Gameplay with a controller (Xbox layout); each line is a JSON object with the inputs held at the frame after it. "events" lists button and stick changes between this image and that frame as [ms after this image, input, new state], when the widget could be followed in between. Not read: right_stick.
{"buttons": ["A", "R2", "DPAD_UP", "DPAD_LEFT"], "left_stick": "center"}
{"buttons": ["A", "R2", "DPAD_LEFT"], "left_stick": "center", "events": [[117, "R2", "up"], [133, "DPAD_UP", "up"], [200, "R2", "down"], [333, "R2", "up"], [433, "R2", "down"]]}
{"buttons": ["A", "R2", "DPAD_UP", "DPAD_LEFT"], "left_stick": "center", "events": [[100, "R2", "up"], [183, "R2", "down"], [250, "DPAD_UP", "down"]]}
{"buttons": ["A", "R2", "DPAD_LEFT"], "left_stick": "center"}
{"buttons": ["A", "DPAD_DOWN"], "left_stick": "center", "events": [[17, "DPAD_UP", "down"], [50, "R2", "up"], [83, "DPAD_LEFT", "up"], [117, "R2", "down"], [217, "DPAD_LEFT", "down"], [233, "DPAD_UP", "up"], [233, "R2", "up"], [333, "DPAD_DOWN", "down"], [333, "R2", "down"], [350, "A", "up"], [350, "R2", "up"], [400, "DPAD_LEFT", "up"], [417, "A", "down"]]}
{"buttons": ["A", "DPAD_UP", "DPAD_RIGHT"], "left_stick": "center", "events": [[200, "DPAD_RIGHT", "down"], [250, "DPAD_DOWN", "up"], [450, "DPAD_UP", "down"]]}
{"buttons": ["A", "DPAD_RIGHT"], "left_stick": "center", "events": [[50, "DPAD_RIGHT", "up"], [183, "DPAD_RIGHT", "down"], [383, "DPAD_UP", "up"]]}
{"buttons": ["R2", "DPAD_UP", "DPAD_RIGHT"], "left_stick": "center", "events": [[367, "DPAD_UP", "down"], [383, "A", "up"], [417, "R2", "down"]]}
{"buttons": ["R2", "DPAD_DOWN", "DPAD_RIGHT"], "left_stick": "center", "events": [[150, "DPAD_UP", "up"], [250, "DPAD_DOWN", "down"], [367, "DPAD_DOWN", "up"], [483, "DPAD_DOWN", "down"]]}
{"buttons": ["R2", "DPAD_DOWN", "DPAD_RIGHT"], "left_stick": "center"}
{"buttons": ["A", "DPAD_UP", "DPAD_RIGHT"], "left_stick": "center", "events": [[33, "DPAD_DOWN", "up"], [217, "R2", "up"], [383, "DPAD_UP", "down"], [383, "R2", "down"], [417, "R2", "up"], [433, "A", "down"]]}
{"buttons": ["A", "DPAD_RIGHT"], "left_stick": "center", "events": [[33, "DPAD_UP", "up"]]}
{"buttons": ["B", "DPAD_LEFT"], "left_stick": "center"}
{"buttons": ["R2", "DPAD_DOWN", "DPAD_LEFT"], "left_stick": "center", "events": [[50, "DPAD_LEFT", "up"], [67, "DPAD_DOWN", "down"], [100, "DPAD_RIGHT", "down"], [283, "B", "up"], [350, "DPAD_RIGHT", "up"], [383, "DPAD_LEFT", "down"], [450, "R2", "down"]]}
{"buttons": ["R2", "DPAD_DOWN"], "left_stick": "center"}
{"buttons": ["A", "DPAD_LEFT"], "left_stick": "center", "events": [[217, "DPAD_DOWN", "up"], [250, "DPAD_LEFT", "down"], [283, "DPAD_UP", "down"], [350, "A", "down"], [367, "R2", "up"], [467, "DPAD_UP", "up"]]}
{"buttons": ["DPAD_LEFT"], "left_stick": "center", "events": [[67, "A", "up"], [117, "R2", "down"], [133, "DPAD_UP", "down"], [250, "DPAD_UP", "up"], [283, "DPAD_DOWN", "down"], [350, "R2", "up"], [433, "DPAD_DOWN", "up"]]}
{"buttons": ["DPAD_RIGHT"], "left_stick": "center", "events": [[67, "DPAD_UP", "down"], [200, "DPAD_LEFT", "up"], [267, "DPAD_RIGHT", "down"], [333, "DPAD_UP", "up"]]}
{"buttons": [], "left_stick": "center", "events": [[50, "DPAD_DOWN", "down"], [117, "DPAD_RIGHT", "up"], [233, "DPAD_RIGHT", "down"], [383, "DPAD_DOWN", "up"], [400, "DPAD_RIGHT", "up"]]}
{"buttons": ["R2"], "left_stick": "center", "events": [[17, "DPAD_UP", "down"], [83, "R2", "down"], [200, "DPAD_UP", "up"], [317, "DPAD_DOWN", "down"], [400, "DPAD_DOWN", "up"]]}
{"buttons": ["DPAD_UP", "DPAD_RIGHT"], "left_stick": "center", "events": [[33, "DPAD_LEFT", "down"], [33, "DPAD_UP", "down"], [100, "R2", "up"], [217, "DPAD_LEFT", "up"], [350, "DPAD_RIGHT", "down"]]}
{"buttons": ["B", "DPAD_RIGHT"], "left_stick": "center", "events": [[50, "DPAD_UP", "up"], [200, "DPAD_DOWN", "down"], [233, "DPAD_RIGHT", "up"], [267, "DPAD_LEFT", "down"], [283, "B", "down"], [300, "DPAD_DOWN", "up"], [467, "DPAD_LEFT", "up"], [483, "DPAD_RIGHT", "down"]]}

WHAT YOU WILL DO:
A word-for-word restatement of the data above is required.

WRITTEN RESPONSE:
Gameplay with a controller (Xbox layout); each line is a JSON object with the inputs held at the frame after it. "events" lists button and stick changes between this image and that frame as [ms after this image, input, new state], when the widget could be followed in between. Not read: right_stick.
{"buttons": ["A", "R2", "DPAD_UP", "DPAD_LEFT"], "left_stick": "center"}
{"buttons": ["A", "R2", "DPAD_LEFT"], "left_stick": "center", "events": [[117, "R2", "up"], [133, "DPAD_UP", "up"], [200, "R2", "down"], [333, "R2", "up"], [433, "R2", "down"]]}
{"buttons": ["A", "R2", "DPAD_UP", "DPAD_LEFT"], "left_stick": "center", "events": [[100, "R2", "up"], [183, "R2", "down"], [250, "DPAD_UP", "down"]]}
{"buttons": ["A", "R2", "DPAD_LEFT"], "left_stick": "center"}
{"buttons": ["A", "DPAD_DOWN"], "left_stick": "center", "events": [[17, "DPAD_UP", "down"], [50, "R2", "up"], [83, "DPAD_LEFT", "up"], [117, "R2", "down"], [217, "DPAD_LEFT", "down"], [233, "DPAD_UP", "up"], [233, "R2", "up"], [333, "DPAD_DOWN", "down"], [333, "R2", "down"], [350, "A", "up"], [350, "R2", "up"], [400, "DPAD_LEFT", "up"], [417, "A", "down"]]}
{"buttons": ["A", "DPAD_UP", "DPAD_RIGHT"], "left_stick": "center", "events": [[200, "DPAD_RIGHT", "down"], [250, "DPAD_DOWN", "up"], [450, "DPAD_UP", "down"]]}
{"buttons": ["A", "DPAD_RIGHT"], "left_stick": "center", "events": [[50, "DPAD_RIGHT", "up"], [183, "DPAD_RIGHT", "down"], [383, "DPAD_UP", "up"]]}
{"buttons": ["R2", "DPAD_UP", "DPAD_RIGHT"], "left_stick": "center", "events": [[367, "DPAD_UP", "down"], [383, "A", "up"], [417, "R2", "down"]]}
{"buttons": ["R2", "DPAD_DOWN", "DPAD_RIGHT"], "left_stick": "center", "events": [[150, "DPAD_UP", "up"], [250, "DPAD_DOWN", "down"], [367, "DPAD_DOWN", "up"], [483, "DPAD_DOWN", "down"]]}
{"buttons": ["R2", "DPAD_DOWN", "DPAD_RIGHT"], "left_stick": "center"}
{"buttons": ["A", "DPAD_UP", "DPAD_RIGHT"], "left_stick": "center", "events": [[33, "DPAD_DOWN", "up"], [217, "R2", "up"], [383, "DPAD_UP", "down"], [383, "R2", "down"], [417, "R2", "up"], [433, "A", "down"]]}
{"buttons": ["A", "DPAD_RIGHT"], "left_stick": "center", "events": [[33, "DPAD_UP", "up"]]}
{"buttons": ["B", "DPAD_LEFT"], "left_stick": "center"}
{"buttons": ["R2", "DPAD_DOWN", "DPAD_LEFT"], "left_stick": "center", "events": [[50, "DPAD_LEFT", "up"], [67, "DPAD_DOWN", "down"], [100, "DPAD_RIGHT", "down"], [283, "B", "up"], [350, "DPAD_RIGHT", "up"], [383, "DPAD_LEFT", "down"], [450, "R2", "down"]]}
{"buttons": ["R2", "DPAD_DOWN"], "left_stick": "center"}
{"buttons": ["A", "DPAD_LEFT"], "left_stick": "center", "events": [[217, "DPAD_DOWN", "up"], [250, "DPAD_LEFT", "down"], [283, "DPAD_UP", "down"], [350, "A", "down"], [367, "R2", "up"], [467, "DPAD_UP", "up"]]}
{"buttons": ["DPAD_LEFT"], "left_stick": "center", "events": [[67, "A", "up"], [117, "R2", "down"], [133, "DPAD_UP", "down"], [250, "DPAD_UP", "up"], [283, "DPAD_DOWN", "down"], [350, "R2", "up"], [433, "DPAD_DOWN", "up"]]}
{"buttons": ["DPAD_RIGHT"], "left_stick": "center", "events": [[67, "DPAD_UP", "down"], [200, "DPAD_LEFT", "up"], [267, "DPAD_RIGHT", "down"], [333, "DPAD_UP", "up"]]}
{"buttons": [], "left_stick": "center", "events": [[50, "DPAD_DOWN", "down"], [117, "DPAD_RIGHT", "up"], [233, "DPAD_RIGHT", "down"], [383, "DPAD_DOWN", "up"], [400, "DPAD_RIGHT", "up"]]}
{"buttons": ["R2"], "left_stick": "center", "events": [[17, "DPAD_UP", "down"], [83, "R2", "down"], [200, "DPAD_UP", "up"], [317, "DPAD_DOWN", "down"], [400, "DPAD_DOWN", "up"]]}
{"buttons": ["DPAD_UP", "DPAD_RIGHT"], "left_stick": "center", "events": [[33, "DPAD_LEFT", "down"], [33, "DPAD_UP", "down"], [100, "R2", "up"], [217, "DPAD_LEFT", "up"], [350, "DPAD_RIGHT", "down"]]}
{"buttons": ["B", "DPAD_RIGHT"], "left_stick": "center", "events": [[50, "DPAD_UP", "up"], [200, "DPAD_DOWN", "down"], [233, "DPAD_RIGHT", "up"], [267, "DPAD_LEFT", "down"], [283, "B", "down"], [300, "DPAD_DOWN", "up"], [467, "DPAD_LEFT", "up"], [483, "DPAD_RIGHT", "down"]]}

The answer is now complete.